## WORK TO COMPLETE
Pull out every line of the items below that contains the word "What".
┄┄┄┄┄┄┄┄┄┄┄┄┄┄┄┄┄┄┄┄
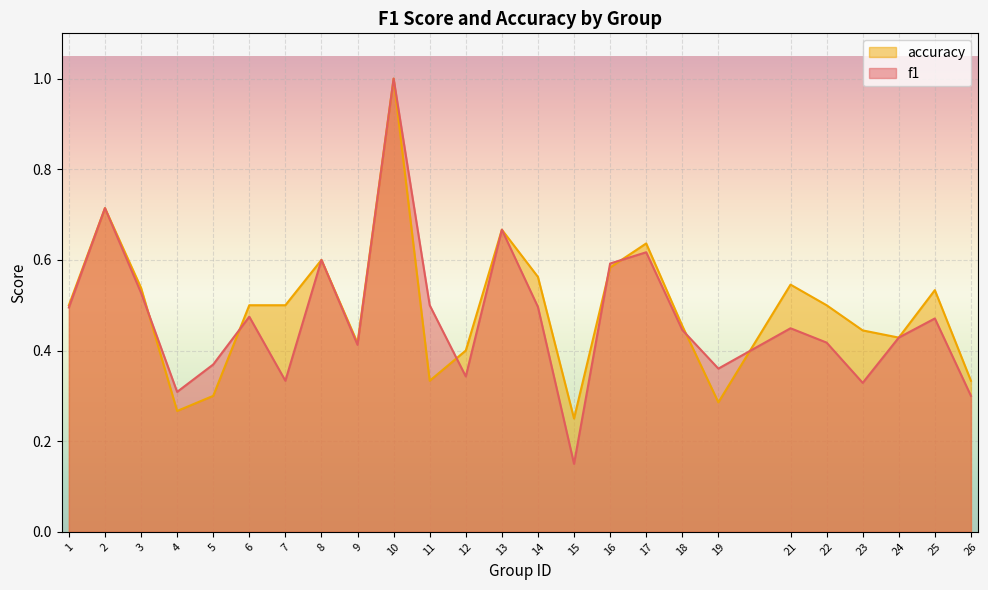

Which category has the highest value across all series?

10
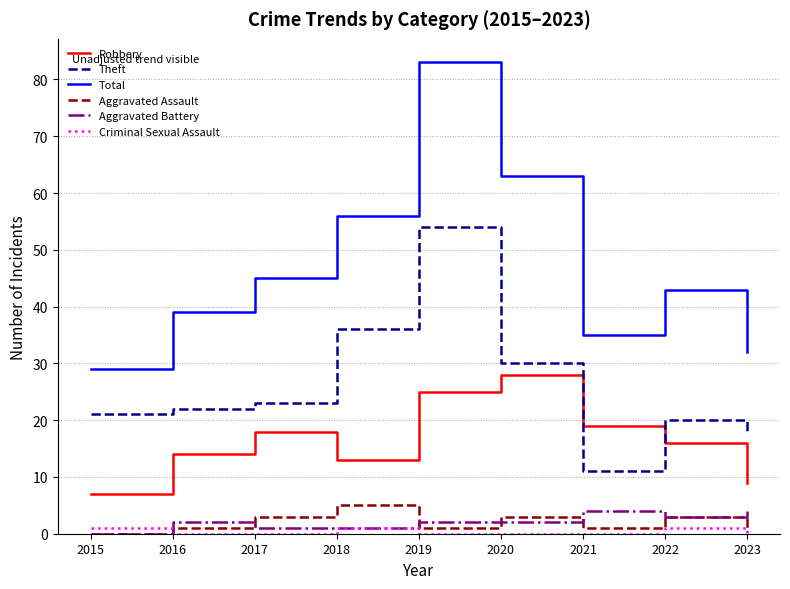

True or false: Criminal Sexual Assault and Total intersect in this chart.

False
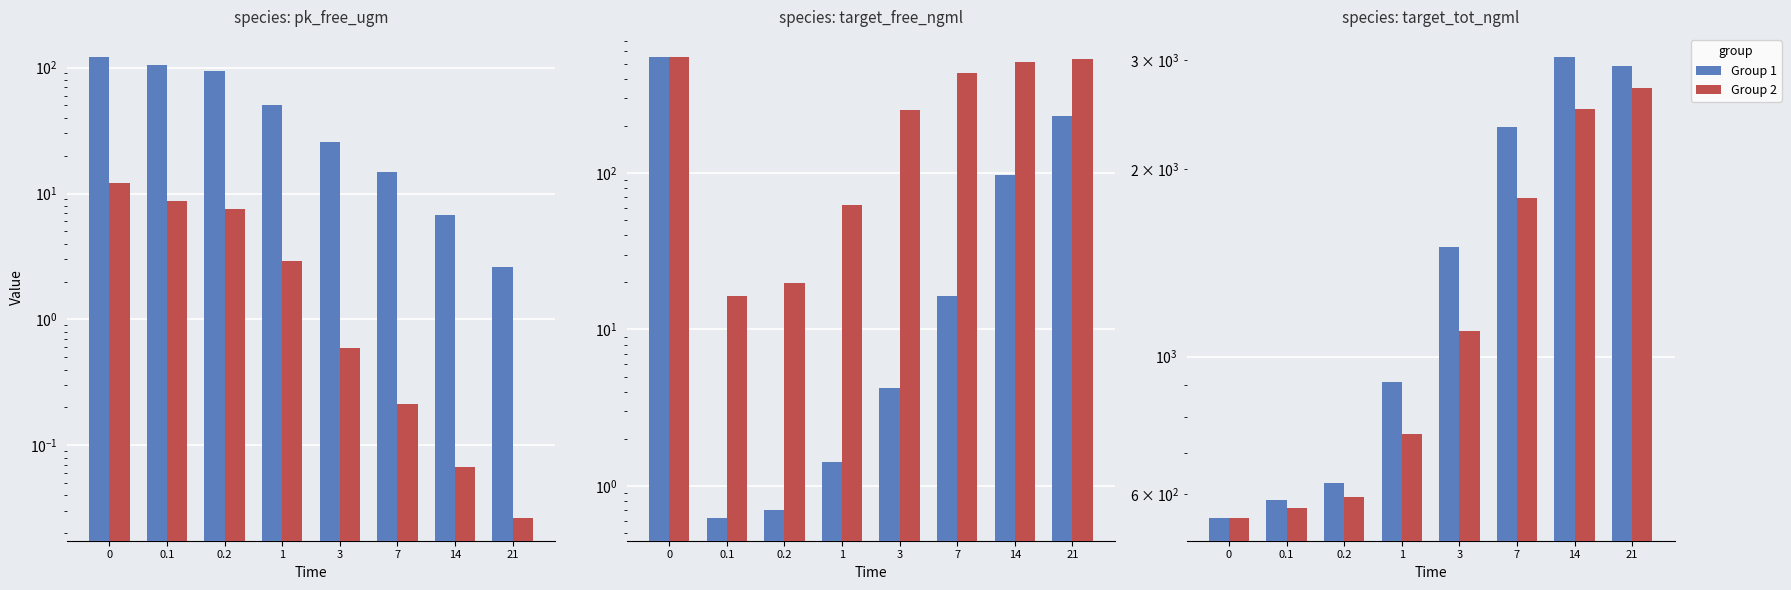

What position from the left is 0.1?

2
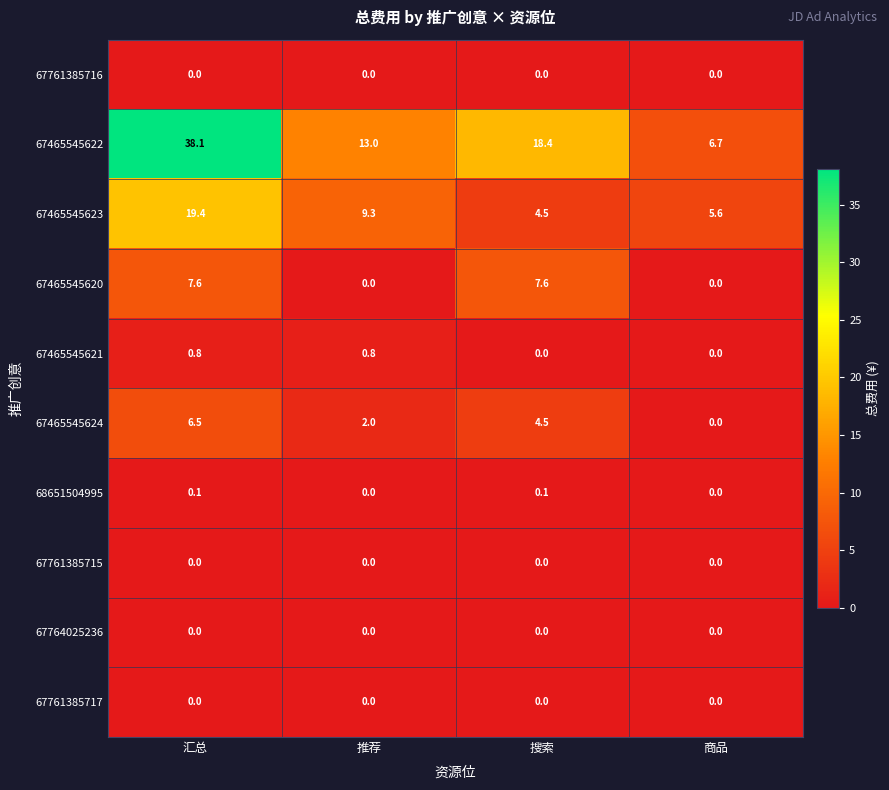

What is the sum of all 67465545622 values?

76.2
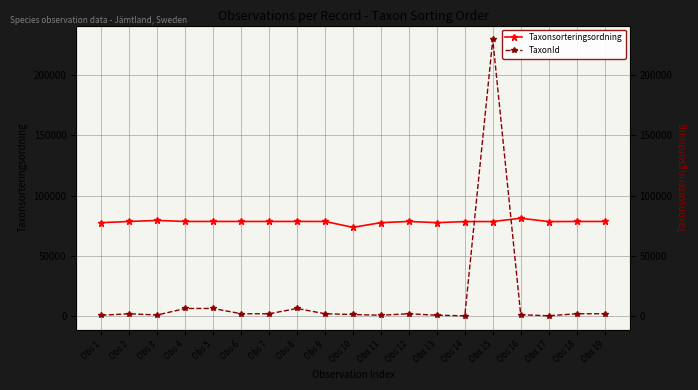

Reading right to left, extract all data points from this chart.

Taxonsorteringsordning: 78570	78570	78477	81236	78527	78477	77588	78570	77588	73698	78570	78602	78570	78570	78602	78569	79433	78570	77588
TaxonId: 2081	2081	389	1312	229497	389	864	2081	864	1467	2081	6463	2081	2081	6463	6458	1049	2081	864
┄┄┄┄┄┄┄┄┄┄┄┄┄┄┄┄┄┄┄┄
## RESULT
What position from the left is 0.1?
What is the sum of all 67465545622 values?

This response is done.